*PAGE EXTRACT:*
[Begin]

# New "Safe" plastics



## cowboyhermit (Nov 10, 2012)

I think I told everyone I know that this was going to happen, so predictable.
All those products labeled BPA free, what does that mean? Many were simply switched to BPS, and lo and behold these are now being shown to have similar negative side effects. I am sure they are coming out with some new "safe" alternatives right now.
I never use plastic if there is a practical alternative available and am usually much more happy with the other material anyways. Glass, ceramic, cast iron, enamel, stainless steel are all much better imo.
http://www.sciencedaily.com/releases/2013/01/130122191412.htm


----------



## Turtle (Dec 10, 2009)

It should surprise exactly no one that natural materiels are almost always a better option.


----------



## tsrwivey (Dec 31, 2010)

Plastic is fine for certain things but not for cooking or reheating. Once it starts etching, it needs to go in the trash. Hand washing them is best.


----------



## cowboyhermit (Nov 10, 2012)

Basically these chemical have been found in everyone, it is only the quantities that we can control. I am most concerned about children and the cumulative effects. The thing is how many people actually enjoy drinking from a plastic cup, I know I don't.


----------



## jsriley5 (Sep 22, 2012)

I can stand plastic cups for everything but milk I want my milk from glass for some reasin


----------



## cowboyhermit (Nov 10, 2012)

I prefer my milk from the jug 
For me it is our mead, just doesn't taste the same if not in a nice glass, of course the bottle works fine too.


----------

[End]

*INFORMATION SUPPLIED:*
[Begin]

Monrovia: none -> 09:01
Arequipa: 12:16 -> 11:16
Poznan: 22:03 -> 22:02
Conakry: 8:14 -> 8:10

[End]

*DESCRIPTION OF THE TASK:*
Answer these questions from the forum thread on plastics:
1. According to cowboyhermit, what were many products labeled BPA free switched to?
2. What method of washing plastics does tsrwivey call best?
3. From what does jsriley5 want to drink milk?
The material plays no part in what follows.

*THE OUTPUT:*
1. BPS
2. Hand washing
3. Glass